Since opening in 2010 with virtually all of the 40-some retail spaces occupied, the market has battled vendor turnover and middling sales, with lfewer than a dozen spots filled now. Construction of the Marketplace Apartments, which sprawled across the property east of the market and north of the Lansing Center, exacerbated the problem by eliminating what had been ample and easy market parking. Also, the new apartment building blocked the view of the market from Cedar Street. But the area is more settled now and residents from the Gillespie project are seen as likely market patrons.

The parking issue remains, at least according to those surveyed. “We asked what would increase patron frequency, and the answer was more free parking.” Keith said.

There is ample free parking at no charge in the nearby Lansing Center lots. And there is limited parking right next to the market. But the parking policy and the various options are daunting. The market devoted a full page on its website to the hows and wheres of parking, such the difference between parking with an attendant or without an attendant at the Lansing Center. Said Keith: “Nobody reads it.”

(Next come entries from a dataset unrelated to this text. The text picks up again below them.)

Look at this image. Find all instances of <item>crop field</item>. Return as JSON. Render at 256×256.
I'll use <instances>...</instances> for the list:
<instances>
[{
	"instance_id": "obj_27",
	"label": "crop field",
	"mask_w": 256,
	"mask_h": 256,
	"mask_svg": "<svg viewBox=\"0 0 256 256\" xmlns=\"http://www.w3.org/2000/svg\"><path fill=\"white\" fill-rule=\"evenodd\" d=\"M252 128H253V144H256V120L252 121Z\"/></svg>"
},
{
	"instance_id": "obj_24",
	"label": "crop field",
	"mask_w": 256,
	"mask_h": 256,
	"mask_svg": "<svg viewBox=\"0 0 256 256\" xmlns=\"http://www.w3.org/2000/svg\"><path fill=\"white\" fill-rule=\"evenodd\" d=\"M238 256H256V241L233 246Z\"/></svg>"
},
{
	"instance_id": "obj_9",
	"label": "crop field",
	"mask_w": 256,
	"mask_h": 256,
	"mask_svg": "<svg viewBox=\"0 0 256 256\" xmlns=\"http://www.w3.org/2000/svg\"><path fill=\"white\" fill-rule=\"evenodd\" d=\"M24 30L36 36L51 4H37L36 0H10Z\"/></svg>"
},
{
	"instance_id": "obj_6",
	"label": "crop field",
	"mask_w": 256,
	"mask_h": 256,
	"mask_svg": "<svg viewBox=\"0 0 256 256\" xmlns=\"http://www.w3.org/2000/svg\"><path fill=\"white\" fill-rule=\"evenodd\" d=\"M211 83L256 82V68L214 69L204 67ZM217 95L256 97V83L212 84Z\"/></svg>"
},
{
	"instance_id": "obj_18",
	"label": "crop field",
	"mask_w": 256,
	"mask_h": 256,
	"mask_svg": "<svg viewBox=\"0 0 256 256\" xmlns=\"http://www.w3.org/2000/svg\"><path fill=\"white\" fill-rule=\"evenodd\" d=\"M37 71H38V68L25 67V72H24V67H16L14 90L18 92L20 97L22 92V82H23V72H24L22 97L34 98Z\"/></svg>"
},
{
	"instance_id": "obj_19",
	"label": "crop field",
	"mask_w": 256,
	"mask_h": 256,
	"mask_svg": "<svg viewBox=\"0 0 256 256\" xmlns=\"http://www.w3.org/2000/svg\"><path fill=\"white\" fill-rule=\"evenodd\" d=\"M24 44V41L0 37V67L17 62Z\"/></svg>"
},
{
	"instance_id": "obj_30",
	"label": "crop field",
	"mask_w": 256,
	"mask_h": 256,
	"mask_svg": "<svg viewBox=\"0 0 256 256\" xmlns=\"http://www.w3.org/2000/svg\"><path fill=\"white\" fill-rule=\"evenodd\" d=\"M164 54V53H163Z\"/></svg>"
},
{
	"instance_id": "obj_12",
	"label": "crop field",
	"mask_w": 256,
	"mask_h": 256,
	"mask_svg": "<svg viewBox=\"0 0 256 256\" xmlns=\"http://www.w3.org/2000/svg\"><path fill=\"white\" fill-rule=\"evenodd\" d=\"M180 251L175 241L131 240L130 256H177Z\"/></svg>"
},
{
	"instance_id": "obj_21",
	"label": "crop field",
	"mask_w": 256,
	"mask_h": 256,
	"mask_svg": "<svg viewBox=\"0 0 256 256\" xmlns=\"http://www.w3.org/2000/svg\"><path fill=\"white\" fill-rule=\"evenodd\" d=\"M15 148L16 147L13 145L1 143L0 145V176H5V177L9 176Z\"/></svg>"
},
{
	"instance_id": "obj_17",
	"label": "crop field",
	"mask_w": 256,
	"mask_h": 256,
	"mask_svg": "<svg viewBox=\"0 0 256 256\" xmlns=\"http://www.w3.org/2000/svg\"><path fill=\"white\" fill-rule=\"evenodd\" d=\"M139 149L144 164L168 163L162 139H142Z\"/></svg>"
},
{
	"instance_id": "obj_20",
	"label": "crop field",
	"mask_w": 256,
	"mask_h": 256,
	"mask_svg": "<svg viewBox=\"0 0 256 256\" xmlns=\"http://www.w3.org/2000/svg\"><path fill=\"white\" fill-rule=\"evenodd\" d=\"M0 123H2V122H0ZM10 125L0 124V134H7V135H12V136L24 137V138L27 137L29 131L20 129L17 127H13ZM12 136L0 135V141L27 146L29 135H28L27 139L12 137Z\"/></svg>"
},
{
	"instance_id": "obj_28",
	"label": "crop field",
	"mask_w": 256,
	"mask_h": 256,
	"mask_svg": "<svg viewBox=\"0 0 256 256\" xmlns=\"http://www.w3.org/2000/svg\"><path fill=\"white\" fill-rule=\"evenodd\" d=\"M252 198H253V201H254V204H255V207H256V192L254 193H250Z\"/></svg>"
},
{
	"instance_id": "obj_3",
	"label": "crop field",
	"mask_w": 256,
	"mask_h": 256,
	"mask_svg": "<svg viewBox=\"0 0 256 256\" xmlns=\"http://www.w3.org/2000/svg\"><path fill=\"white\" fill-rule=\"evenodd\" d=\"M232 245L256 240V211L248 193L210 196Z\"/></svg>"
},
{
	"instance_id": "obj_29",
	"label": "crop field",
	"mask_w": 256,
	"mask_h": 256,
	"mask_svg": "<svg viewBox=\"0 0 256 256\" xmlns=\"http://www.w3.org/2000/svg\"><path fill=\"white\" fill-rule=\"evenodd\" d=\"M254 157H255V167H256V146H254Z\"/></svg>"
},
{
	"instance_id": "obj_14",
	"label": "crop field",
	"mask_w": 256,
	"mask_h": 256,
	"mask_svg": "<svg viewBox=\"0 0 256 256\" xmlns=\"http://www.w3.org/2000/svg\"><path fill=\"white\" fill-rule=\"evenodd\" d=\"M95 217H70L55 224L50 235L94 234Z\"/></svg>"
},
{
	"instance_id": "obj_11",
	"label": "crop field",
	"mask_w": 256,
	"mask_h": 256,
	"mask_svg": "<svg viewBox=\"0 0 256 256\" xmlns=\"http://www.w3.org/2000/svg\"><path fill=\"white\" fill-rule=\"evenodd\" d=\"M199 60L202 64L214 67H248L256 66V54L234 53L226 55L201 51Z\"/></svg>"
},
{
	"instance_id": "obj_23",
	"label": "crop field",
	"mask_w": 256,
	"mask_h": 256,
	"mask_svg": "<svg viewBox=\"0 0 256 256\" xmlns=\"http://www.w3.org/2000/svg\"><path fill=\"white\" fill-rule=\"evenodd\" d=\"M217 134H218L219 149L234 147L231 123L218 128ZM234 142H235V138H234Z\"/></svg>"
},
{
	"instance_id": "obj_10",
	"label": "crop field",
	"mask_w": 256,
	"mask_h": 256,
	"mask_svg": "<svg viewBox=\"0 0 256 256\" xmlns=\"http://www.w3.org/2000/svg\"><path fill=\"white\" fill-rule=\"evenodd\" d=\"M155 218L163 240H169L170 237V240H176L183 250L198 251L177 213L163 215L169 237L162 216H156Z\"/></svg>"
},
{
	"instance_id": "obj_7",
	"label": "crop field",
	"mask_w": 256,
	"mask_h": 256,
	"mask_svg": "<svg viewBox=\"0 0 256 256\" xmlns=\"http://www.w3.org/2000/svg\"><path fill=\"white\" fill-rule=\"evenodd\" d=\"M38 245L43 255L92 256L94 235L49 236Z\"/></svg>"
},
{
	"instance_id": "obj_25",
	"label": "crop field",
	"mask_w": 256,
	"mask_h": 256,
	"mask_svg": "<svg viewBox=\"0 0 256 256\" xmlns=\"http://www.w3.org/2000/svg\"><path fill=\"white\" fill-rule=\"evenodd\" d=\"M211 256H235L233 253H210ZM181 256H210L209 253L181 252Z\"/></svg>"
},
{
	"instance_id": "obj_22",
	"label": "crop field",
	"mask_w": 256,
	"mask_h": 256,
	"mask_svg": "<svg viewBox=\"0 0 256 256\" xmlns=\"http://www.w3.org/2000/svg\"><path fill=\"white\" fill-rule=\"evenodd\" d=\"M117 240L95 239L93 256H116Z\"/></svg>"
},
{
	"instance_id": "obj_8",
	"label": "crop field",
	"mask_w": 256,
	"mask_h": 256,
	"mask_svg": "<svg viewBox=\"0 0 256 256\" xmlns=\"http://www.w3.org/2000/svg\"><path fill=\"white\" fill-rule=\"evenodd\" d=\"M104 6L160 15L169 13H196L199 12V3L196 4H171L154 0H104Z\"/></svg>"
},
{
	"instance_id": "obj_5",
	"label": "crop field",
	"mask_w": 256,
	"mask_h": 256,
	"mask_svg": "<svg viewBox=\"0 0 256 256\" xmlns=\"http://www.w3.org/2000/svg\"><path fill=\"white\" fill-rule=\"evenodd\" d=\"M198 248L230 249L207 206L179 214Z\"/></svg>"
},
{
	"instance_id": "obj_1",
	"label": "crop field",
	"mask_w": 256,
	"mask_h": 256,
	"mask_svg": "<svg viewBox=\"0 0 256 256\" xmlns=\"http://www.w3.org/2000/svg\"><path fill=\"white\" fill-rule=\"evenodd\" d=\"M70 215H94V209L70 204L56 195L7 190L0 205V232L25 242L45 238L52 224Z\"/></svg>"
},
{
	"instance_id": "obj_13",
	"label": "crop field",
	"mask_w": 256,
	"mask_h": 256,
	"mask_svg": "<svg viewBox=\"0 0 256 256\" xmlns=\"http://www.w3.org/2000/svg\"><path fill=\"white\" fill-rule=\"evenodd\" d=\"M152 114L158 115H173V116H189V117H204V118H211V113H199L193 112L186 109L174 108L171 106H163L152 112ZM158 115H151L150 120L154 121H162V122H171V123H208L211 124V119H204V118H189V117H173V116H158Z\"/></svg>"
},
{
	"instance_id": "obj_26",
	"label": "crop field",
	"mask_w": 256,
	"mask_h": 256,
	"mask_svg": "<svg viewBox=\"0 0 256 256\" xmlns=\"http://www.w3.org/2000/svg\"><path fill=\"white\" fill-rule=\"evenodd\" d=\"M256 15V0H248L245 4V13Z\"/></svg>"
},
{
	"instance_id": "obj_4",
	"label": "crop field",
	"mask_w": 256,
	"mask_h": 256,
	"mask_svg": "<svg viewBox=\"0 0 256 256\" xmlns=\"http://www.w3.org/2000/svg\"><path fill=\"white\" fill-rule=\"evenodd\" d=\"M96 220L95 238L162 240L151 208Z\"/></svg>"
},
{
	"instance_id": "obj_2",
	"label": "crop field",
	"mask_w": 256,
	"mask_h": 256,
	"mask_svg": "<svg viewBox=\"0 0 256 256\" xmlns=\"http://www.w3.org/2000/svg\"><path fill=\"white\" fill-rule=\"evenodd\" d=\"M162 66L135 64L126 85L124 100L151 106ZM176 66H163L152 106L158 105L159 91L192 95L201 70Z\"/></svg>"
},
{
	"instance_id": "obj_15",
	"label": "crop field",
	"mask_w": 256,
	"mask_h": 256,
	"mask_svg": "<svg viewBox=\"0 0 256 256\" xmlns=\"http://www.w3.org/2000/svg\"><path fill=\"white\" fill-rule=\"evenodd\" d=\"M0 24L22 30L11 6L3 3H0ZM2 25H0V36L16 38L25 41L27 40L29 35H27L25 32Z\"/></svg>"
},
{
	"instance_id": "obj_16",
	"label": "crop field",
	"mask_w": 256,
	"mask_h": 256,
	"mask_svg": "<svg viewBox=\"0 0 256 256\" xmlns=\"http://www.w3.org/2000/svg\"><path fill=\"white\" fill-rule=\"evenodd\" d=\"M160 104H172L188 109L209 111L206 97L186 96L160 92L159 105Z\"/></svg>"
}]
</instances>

“It´s the biggest argument I hear — no parking,” said Carol Davis, owner of MamaC´s eatery. She has been in the market for two months. She said it is difficult to park at the Lansing Center and the lots are often filled. “You can park there if you can get in. But the parking here tends to be for the bar,” referring to the parking right outside of the market itself.

Keith acknowledges the parking issue. “We need to do a better job educating people. We have signs around the market, but it is something ingrained in people,” he said.

The survey also found that shoppers want more vendors and more variety in product offerings. Some also want the market to expand its hours, which are 10 a.m. to 6 p.m. Tuesday-Friday and 9 a.m. to 5 p.m. Saturday. Keith is hoping that more housing in and around the market can build traffic for after work shopping. The LEPFA staff has been talking with vendors, all but one who said they would be willing to try expanded hours.

John Decker, owner of Hickory Corners Greenhouse, has been with the old and new City Market for 20 years. He bemoans the vacancies in the market but also sees it as an opportunity for reinvention and even, as he terms it, “out-of-the-box thinking.” He sees the market trending toward entertainment. “We are all right with that. The market is continuing to evolve.”

One solution to improving the market is a better relationship between market vendors and the city. The construction of the apartment building exacerbated the already sour mood of many merchants in the market. Keith believes this can be improved.

But he also wants the market to be more selective in whom it signs as tenants. He said LEPFA wants to begin more careful vetting merchants to ensure that they have the experience and financing to sustain their retail initiatives.

Decker noted that some vendors, especially retirees, have had trouble conforming with the market´s rules and regulations, such as operating hours.

The City Market might also begin hosting a mid-week farmers market, possibly in the evening. And there will be more musical programming. LEPFA and the market merchants have begun discussing the survey results and changes are expected during as the market shifts into the summer season.